- **Text segment**:
= = = = =
Suppose $A\subset \mathbb{R}$ is domain of function $f(x)$ on which it is uniformly continuous and $f(x)$ has property that for each $x_0 \in \overline A -A$ , $$\lim_{x \to x_0^-} f(x)= \lim_{x \to x_0^+}f(x).$$
Lets extend the domain of $f(x)$ to $\overline A$, by writing $f(x_0)=\lim_{x \to x_0}f(x)$ for each $x_0 \in \overline A -A$ , so that $f(x)$ is continuous on $\overline A$.
Will $f(x)$ be uniformly continuous on $\overline A$ ?
If cardianility of $\overline A -A$ is finite, then it is obviously true, so my question is about infinite case.
Yes, it is true. Clearly, $f$ continuous and $A$ is dense in $\overline A$. This, together with the fact that $f|_A$ is uniformly continuous, is enough to prove that $f$ is uniformly continuous.
Take $\varepsilon>0$. Since $f$ is uniformly continuous on $A$, there is a $\delta>0$ such that$$(\forall x,y\in A):|x-y|<\delta\implies\bigl|f(x)-f(y)\bigr|< \frac{\varepsilon}2.$$Now let $x,y\in\overline A$ be arbitrary with $|x-y|<\delta$. There are sequences $(x_n)_{n\in\mathbb N}$ and $(y_n)_{n\in\mathbb N}$ of elements of $A$ such that $\lim_{n\to\infty}x_n=x$ and that $\lim_{n\to\infty}y_n=y$. Since $|x-y|<\delta$, we can assume, without loss of generality, that $(\forall n\in\mathbb{N}):|x_n-y_n|<\delta$, which implies that $(\forall n\in\mathbb{N}):\bigl|f(x_n)-f(y_n)\bigr|<\frac\varepsilon2$. So,$$\bigl|f(x)-f(y)\bigr|=\lim_{n\to\infty}\bigl|f(x_n)-f(y_n)\bigr|\leqslant\frac\varepsilon2<\varepsilon.$$
= = = = =
- **Material**:
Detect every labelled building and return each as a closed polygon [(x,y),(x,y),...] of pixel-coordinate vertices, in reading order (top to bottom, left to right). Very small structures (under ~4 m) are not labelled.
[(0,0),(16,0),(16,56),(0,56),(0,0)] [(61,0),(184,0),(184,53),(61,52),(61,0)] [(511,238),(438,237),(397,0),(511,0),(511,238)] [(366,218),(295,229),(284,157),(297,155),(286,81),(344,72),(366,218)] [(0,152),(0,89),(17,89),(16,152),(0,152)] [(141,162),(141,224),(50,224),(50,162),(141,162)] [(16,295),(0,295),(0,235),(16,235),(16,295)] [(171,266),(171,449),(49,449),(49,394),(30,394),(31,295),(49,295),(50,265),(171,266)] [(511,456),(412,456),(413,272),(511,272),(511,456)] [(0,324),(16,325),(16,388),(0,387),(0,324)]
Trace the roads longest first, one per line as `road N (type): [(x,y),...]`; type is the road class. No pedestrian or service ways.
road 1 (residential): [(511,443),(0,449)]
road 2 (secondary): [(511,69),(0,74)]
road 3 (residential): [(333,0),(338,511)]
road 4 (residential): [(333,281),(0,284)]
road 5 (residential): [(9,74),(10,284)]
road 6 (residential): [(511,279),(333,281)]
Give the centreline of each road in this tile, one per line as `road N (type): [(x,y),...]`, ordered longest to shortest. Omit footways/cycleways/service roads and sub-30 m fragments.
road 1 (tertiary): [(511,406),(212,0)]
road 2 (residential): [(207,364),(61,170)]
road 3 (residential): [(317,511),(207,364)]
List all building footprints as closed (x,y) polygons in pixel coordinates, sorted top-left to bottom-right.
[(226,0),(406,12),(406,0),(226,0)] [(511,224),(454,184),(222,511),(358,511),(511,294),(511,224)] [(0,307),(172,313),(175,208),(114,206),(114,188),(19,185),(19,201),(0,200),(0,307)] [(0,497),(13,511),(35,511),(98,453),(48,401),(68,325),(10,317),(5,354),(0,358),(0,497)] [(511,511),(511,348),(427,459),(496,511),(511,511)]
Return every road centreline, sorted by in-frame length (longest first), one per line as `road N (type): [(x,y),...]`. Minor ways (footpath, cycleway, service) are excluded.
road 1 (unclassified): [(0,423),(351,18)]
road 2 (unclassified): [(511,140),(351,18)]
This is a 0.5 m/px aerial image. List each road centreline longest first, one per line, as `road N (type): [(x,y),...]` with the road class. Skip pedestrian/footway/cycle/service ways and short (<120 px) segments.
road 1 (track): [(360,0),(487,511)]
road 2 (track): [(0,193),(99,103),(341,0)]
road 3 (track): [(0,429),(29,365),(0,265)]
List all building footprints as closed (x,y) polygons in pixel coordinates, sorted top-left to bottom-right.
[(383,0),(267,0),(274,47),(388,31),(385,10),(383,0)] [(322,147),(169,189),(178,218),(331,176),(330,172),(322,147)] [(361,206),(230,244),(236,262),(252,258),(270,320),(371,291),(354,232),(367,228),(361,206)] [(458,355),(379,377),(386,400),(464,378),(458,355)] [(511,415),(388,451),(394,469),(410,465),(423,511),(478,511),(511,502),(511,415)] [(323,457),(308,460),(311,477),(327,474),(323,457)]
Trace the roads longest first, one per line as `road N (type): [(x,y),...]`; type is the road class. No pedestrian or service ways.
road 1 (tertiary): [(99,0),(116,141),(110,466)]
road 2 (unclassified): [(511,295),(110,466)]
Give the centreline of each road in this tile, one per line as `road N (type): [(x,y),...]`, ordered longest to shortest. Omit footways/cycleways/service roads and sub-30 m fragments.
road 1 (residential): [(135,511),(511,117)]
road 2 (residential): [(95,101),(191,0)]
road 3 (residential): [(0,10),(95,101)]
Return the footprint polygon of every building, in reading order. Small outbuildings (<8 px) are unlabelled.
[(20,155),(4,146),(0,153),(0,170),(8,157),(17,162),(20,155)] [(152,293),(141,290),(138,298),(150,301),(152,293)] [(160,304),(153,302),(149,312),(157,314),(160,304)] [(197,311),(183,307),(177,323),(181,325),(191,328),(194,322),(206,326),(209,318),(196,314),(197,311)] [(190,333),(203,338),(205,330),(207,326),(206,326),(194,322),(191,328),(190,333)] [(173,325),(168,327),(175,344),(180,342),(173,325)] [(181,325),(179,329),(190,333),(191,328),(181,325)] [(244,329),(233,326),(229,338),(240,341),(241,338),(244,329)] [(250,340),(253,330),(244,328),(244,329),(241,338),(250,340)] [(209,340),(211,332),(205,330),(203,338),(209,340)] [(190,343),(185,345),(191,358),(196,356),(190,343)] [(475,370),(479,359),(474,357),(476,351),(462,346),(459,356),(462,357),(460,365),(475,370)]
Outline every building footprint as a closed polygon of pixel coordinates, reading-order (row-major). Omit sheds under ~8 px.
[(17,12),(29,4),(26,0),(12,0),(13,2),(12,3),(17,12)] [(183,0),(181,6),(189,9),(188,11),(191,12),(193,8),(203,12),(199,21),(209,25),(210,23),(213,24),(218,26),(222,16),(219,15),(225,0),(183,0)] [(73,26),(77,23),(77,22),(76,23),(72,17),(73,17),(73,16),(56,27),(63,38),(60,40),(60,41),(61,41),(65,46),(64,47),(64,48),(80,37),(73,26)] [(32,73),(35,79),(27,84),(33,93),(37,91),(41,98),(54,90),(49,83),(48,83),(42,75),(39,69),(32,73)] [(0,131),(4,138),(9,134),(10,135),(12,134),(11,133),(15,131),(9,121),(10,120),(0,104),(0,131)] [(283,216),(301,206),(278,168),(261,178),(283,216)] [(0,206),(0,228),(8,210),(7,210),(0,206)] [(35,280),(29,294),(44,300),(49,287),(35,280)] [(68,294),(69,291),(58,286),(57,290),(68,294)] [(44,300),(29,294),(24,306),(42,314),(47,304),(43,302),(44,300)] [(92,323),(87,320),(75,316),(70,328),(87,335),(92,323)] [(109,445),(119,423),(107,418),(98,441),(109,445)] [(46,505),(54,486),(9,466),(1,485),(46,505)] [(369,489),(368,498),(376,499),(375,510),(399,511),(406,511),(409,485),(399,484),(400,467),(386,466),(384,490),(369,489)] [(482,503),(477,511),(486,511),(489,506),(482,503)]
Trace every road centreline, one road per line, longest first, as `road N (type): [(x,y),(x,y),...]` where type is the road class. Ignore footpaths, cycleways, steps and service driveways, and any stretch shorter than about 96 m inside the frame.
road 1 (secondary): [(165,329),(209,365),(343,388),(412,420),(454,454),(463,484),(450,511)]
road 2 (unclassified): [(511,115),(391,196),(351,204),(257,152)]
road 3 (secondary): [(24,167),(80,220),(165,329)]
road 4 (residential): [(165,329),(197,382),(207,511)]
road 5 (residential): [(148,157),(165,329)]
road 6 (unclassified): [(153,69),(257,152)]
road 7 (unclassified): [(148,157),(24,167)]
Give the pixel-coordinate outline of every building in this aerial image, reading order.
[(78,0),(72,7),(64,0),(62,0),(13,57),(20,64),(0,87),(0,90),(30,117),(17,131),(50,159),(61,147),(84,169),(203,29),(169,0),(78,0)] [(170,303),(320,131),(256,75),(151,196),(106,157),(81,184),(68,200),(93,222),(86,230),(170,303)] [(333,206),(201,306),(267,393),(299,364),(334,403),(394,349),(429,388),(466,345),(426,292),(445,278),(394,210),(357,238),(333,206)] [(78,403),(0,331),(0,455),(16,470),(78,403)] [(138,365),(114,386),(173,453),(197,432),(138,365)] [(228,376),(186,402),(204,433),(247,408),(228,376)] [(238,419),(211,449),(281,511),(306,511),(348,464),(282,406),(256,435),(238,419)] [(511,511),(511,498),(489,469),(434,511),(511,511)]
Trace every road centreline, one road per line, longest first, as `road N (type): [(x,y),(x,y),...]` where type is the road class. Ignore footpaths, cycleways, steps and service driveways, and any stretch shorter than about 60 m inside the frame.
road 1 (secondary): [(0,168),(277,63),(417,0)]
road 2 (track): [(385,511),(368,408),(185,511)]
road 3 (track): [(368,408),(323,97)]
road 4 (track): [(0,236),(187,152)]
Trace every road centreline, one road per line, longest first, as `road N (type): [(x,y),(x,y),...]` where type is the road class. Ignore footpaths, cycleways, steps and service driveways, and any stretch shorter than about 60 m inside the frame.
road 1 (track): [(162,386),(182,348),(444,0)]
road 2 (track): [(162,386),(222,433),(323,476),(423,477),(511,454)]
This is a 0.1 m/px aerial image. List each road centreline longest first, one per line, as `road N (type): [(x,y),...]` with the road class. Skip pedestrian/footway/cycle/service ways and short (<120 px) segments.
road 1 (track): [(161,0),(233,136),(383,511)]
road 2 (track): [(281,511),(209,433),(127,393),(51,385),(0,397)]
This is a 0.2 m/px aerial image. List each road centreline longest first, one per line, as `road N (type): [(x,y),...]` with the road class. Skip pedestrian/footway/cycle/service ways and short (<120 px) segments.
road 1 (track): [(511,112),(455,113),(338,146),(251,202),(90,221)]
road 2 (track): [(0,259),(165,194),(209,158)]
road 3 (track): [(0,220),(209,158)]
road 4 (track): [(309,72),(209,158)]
= = = = =
Reproduce the stretch from "Yes, it is true." through "is uniformly continuous." in the thread on uniform continuity above, changing "enough" to "sufficient".

Yes, it is true. Clearly, $f$ continuous and $A$ is dense in $\overline A$. This, together with the fact that $f|_A$ is uniformly continuous, is sufficient to prove that $f$ is uniformly continuous.